▶ UNTERSUCHTER TEXT:
((
„Je mehr Menschen Sorbisch sprechen, desto lebendiger wird die Sprache!“

Ob aus Italien, Japan, den USA oder Benin – von überall her zieht es Menschen im Sommer ins sächsische Bautzen/Budyšin. Hier findet (in der Regel alle zwei Jahre) der internationale Sommerkurs für sorbische Sprache und Kultur des Sorbischen Instituts statt. Im Jahr 2022 war der Kurs mit 52 Teilnehmern ausgebucht. Darunter auch eine Gruppe von Nachfahren sorbischer Einwanderer aus Texas.

Von: Redaktion "Sorbisch? Na klar."

Der 21. Februar ist der internationale Tag der Muttersprache. In der Lausitz ist es selbstverständlich, wenn dabei auch Sorbisch als Muttersprache genannt wird, doch für unsere Gesprächspartnerin war das eine große Überraschung.

Jodi Smith hat eine große Leidenschaft: das Sorbische. Die pensionierte Chemieingenieurin lebt in Maine, New York, und besuchte im vergangenen Jahr den Sommerkurs in Bautzen: „Ich wusste nicht, dass es noch Dörfer gibt, in denen Sorbisch als Muttersprache gesprochen wird – das hat mich beeindruckt!“

Sorbische Vokabeln auf dem Tisch.
Internationaler Sommerkurs für sorbische Sprache und Kultur des Sorbischen Instituts in Bautzen © Sorbisches Institut (2022)
))
▶ AUFGABEN ZUR ÜBUNG:
1 – Wie viele Teilnehmer hatte der Kurs im Jahr 2022 laut dem Text über den Sommerkurs?
2 – Erkläre mit dem Text über den Sommerkurs, warum Jodi Smith beeindruckt war.
3 – Entnimm dem Text über den Sommerkurs wortgetreu die Stelle, die mit „Jodi Smith hat“ beginnt und mit „auf dem Tisch.“ endet.

▶ UNTERSUCHTE DATEN:
((
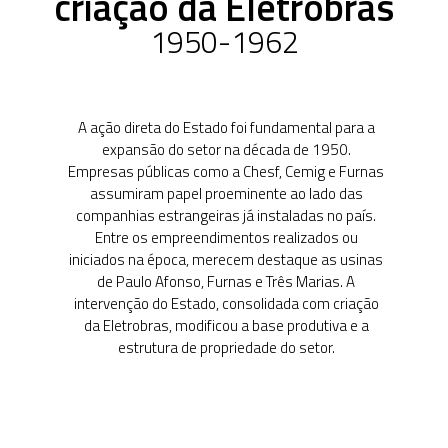
criação da Eletrobras
1950-1962
A ação direta do Estado foi fundamental para a
expansão do setor na década de 1950.
Empresas públicas como a Chesf, Cemig e Furnas
assumiram papel proeminente ao lado das
companhias estrangeiras já instaladas no país.
Entre os empreendimentos realizados ou
iniciados na época, merecem destaque as usinas
de Paulo Afonso, Furnas e Três Marias. A
intervenção do Estado, consolidada com criação
da Eletrobras, modificou a base produtiva e a
estrutura de propriedade do setor.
))
▶ LÖSUNGEN:
1 – Der Kurs war 2022 mit 52 Teilnehmern ausgebucht.

2 – Jodi Smith wusste nicht, dass es noch Dörfer gibt, in denen Sorbisch als Muttersprache gesprochen wird. Genau das hat sie beeindruckt.

3 –
Jodi Smith hat eine große Leidenschaft: das Sorbische. Die pensionierte Chemieingenieurin lebt in Maine, New York, und besuchte im vergangenen Jahr den Sommerkurs in Bautzen: „Ich wusste nicht, dass es noch Dörfer gibt, in denen Sorbisch als Muttersprache gesprochen wird – das hat mich beeindruckt!“

Sorbische Vokabeln auf dem Tisch.